On Fri, Sep 08, 2023 at 06:54:42PM +0300, Felix Yan wrote:
> NVME 2.0 spec section 3.1.3 suggests that "Software should not rely on
> 0h being returned". Here we should safeguard timeout reads when CRTO is 0 and
> fallback to the old NVME 1.4 compatible field.

Not sure I follow what you're saying here. We're not really relying on
CRTO being 0. It was a non-zero capability bit that told the driver to
use CRTO, and 0 is potentially a valid value a controller could report.

> Fixes 4TB SSD initialization issues with MAXIO MAP1602 controller, including
> Lexar NM790, AIGO P7000Z, Fanxiang S790, Acer Predator GM7, etc.

This patch makes more sense, thanks for getting to the bottom of it.
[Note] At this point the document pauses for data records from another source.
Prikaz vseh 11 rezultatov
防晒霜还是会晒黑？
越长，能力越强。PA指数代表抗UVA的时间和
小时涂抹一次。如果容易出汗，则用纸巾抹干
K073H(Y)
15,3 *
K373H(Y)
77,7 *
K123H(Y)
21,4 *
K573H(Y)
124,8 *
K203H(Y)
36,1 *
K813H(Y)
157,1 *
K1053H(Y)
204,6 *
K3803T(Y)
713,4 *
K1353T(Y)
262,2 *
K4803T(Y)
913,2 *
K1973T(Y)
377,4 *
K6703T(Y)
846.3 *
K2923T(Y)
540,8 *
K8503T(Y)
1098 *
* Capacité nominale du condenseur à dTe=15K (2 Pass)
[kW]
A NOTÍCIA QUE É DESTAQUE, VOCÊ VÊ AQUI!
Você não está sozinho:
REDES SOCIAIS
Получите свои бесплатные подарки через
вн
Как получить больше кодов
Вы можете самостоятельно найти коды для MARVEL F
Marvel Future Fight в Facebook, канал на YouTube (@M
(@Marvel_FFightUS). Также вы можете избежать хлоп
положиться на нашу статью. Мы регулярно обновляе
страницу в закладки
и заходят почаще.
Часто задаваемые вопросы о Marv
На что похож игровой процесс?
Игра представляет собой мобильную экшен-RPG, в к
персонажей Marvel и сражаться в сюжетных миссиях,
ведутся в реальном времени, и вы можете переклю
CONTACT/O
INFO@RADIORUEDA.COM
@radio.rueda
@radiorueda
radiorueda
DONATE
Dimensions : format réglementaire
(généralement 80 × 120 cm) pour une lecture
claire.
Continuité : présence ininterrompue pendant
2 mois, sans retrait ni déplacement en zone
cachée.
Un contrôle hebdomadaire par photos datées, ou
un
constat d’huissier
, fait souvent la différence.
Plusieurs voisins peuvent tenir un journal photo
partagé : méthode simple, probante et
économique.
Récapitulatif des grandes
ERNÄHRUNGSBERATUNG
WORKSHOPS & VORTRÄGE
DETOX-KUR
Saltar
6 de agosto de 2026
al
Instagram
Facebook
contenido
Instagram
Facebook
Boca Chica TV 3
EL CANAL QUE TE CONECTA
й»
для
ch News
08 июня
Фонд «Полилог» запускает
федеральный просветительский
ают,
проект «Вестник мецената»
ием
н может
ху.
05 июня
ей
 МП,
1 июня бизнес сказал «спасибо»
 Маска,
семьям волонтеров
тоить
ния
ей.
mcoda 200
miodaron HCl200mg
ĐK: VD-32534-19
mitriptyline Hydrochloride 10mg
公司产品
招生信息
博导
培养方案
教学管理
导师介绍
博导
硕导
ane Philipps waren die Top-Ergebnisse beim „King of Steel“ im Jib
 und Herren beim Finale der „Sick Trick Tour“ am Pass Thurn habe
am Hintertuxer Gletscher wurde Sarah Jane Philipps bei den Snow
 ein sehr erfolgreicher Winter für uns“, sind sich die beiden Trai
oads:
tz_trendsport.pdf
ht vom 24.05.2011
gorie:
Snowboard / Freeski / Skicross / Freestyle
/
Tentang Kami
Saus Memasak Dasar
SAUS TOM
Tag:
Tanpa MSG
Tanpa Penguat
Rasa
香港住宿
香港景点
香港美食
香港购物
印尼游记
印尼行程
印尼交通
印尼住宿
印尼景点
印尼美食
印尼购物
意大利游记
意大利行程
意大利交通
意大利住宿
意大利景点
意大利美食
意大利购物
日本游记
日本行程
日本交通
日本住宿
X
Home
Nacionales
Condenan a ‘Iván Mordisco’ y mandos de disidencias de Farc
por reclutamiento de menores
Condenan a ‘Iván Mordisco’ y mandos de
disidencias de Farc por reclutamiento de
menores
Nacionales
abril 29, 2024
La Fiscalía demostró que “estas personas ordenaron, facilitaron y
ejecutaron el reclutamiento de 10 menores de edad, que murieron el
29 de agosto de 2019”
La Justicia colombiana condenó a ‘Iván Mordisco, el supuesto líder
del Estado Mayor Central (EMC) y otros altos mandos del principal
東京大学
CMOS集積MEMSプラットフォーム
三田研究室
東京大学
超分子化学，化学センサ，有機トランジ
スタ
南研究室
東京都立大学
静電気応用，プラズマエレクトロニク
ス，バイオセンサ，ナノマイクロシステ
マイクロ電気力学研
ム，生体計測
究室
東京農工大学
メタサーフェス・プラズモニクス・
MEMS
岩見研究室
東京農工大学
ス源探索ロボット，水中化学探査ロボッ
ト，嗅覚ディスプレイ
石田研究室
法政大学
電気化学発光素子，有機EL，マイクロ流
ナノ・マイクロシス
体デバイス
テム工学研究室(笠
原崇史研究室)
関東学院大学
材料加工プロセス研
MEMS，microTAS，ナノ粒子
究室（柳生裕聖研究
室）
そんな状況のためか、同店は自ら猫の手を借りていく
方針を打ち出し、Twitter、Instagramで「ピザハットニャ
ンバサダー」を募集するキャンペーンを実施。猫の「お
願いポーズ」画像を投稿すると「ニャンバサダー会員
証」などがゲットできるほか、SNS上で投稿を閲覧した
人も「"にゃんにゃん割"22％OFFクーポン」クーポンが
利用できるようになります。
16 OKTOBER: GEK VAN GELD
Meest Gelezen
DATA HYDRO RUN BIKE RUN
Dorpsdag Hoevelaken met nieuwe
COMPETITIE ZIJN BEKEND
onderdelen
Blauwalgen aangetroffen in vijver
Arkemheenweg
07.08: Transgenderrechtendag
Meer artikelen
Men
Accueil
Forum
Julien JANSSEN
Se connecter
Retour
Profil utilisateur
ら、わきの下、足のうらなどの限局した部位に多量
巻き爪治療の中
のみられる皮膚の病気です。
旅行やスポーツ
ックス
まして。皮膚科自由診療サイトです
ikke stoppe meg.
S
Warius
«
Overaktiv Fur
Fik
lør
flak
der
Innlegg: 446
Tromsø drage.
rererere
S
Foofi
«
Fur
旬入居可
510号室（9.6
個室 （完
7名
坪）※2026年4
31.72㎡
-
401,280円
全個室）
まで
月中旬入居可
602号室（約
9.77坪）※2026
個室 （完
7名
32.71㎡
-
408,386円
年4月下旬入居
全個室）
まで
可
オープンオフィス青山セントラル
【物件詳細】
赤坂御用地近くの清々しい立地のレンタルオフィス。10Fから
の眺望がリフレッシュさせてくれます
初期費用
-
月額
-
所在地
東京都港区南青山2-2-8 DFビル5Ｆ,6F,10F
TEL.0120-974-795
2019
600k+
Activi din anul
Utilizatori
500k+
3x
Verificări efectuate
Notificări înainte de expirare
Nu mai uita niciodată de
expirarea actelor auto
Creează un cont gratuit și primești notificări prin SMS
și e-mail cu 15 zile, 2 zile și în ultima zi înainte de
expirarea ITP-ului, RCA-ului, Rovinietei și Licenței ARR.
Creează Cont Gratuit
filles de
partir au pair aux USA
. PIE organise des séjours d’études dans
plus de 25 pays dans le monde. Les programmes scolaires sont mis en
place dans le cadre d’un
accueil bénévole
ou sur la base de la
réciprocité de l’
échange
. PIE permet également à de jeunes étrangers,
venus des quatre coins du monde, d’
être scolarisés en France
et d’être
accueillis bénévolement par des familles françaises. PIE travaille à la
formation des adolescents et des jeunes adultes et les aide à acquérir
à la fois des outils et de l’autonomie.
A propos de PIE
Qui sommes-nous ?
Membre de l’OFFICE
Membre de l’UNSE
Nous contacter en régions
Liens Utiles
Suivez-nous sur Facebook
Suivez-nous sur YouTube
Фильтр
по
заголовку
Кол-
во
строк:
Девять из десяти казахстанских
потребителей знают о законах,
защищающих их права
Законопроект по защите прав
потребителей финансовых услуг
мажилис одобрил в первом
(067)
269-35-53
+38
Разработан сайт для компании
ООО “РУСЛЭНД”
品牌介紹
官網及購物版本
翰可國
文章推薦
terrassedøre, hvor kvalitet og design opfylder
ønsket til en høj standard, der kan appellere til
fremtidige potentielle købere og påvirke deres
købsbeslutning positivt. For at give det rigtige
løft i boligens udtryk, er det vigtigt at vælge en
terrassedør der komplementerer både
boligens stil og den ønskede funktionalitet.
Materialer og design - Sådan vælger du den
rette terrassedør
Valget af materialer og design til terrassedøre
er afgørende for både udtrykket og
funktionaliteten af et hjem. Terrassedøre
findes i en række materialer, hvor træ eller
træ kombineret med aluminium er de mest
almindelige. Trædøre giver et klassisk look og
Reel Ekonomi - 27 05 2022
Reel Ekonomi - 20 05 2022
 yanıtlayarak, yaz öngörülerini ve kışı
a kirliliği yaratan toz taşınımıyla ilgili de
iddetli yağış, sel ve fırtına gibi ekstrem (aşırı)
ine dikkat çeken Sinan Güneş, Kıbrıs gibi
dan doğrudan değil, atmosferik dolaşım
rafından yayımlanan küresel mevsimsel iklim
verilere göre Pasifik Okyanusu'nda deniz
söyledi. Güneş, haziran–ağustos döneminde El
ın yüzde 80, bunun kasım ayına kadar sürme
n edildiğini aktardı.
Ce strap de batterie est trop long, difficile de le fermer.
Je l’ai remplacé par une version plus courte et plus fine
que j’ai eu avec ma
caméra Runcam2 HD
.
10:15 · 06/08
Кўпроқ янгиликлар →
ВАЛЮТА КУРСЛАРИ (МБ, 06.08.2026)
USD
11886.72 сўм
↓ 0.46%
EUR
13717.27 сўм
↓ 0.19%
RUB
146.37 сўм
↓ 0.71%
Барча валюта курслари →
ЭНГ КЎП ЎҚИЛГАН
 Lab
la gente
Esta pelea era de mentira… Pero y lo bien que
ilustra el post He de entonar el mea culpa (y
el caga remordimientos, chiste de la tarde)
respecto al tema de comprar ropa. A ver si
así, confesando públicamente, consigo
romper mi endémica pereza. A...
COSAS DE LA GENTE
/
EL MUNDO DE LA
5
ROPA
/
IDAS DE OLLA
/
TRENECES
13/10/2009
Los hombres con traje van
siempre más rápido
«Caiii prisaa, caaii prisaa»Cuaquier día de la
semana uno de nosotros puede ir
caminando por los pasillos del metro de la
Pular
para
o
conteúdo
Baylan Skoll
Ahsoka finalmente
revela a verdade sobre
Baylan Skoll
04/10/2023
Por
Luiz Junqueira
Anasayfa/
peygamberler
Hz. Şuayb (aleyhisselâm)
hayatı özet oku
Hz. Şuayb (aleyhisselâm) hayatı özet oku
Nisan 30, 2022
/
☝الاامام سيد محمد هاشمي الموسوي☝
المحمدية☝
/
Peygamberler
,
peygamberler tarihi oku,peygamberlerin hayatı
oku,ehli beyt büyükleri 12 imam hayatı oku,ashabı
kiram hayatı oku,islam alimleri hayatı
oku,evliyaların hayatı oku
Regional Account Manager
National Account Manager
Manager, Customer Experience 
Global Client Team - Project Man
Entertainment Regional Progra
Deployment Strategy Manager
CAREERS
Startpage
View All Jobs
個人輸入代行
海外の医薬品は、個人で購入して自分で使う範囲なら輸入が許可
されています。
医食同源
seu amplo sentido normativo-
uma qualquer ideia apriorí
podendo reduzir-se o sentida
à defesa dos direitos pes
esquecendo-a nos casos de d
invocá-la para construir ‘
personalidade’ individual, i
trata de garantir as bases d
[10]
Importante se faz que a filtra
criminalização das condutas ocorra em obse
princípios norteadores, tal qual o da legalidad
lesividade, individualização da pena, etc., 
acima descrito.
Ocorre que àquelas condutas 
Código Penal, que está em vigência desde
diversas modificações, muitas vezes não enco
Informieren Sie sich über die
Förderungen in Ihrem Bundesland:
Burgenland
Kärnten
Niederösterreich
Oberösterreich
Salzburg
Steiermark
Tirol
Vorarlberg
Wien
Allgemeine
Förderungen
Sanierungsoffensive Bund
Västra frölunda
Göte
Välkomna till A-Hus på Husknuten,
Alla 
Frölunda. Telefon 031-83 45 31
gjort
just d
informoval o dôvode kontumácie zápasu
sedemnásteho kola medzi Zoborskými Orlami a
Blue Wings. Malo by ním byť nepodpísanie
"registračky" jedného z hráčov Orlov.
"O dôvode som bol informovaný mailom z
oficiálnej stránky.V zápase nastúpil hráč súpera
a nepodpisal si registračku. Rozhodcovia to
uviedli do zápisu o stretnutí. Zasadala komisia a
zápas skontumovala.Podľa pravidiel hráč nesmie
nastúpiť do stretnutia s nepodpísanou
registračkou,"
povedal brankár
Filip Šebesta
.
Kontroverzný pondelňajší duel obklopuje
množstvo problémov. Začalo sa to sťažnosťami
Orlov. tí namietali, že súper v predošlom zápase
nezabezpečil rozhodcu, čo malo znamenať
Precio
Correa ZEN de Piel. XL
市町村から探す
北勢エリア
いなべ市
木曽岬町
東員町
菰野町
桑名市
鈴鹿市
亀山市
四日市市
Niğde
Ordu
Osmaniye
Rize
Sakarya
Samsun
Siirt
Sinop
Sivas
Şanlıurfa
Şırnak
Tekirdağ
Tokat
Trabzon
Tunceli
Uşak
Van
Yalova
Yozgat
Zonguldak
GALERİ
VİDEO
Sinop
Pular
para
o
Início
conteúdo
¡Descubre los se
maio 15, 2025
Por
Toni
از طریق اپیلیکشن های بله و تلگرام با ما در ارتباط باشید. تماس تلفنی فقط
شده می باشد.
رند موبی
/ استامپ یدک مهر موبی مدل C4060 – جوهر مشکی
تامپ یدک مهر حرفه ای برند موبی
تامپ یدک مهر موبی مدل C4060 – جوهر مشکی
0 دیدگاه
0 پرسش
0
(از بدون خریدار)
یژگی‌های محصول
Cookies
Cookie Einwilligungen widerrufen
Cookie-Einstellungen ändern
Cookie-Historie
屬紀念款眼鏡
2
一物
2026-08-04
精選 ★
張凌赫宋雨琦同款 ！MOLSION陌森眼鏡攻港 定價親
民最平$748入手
So the device reports CRWMS capability. The host is supposed to use the
CRTO.CRWMT in that case, and 0 could be legit. But spec also says CAP.TO
must match CTRO.CRWMT if it's less than 0xff. This obviously doesn't, so
your patch looks like a reasonable fallback to me. Maybe always just set
timeout to the bigger of the two values since CRWMT isn't reliable if
it's ever smaller than CAP.TO.

timeout = max(NVME_CRTO_CRWMT(crto), NVME_CAP_TIMEOUT(ctrl->cap));

I'll add the Cc: stable when apply so they are sure to pick this up.
I'll just wait for next Monday to apply in case there any other reviewer
comments.

> Signed-off-by: Felix Yan <felixonmars@xxxxxxxxxxxxx>
> ---
> drivers/nvme/host/core.c | 14 ++++++++++----
> 1 file changed, 10 insertions(+), 4 deletions(-)
>
> diff --git a/drivers/nvme/host/core.c b/drivers/nvme/host/core.c
> index f3a01b79148c..8ec28b1016ca 100644
> --- a/drivers/nvme/host/core.c
> +++ b/drivers/nvme/host/core.c
> @@ -2255,11 +2255,17 @@ int nvme_enable_ctrl(struct nvme_ctrl *ctrl)
> return ret;
> }
>
> - if (ctrl->cap & NVME_CAP_CRMS_CRIMS) {
> - ctrl->ctrl_config |= NVME_CC_CRIME;
> - timeout = NVME_CRTO_CRIMT(crto);
> + if (crto == 0) {
> + timeout = NVME_CAP_TIMEOUT(ctrl->cap);
> + dev_warn(ctrl->device, "Ignoring bogus CRTO (0), falling back to NVME_CAP_TIMEOUT (%u)\n",
> + timeout);
> } else {
> - timeout = NVME_CRTO_CRWMT(crto);
> + if (ctrl->cap & NVME_CAP_CRMS_CRIMS) {
> + ctrl->ctrl_config |= NVME_CC_CRIME;
> + timeout = NVME_CRTO_CRIMT(crto);
> + } else {
> + timeout = NVME_CRTO_CRWMT(crto);
> + }
> }
> } else {
> timeout = NVME_CAP_TIMEOUT(ctrl->cap);
> --
> 2.42.0
>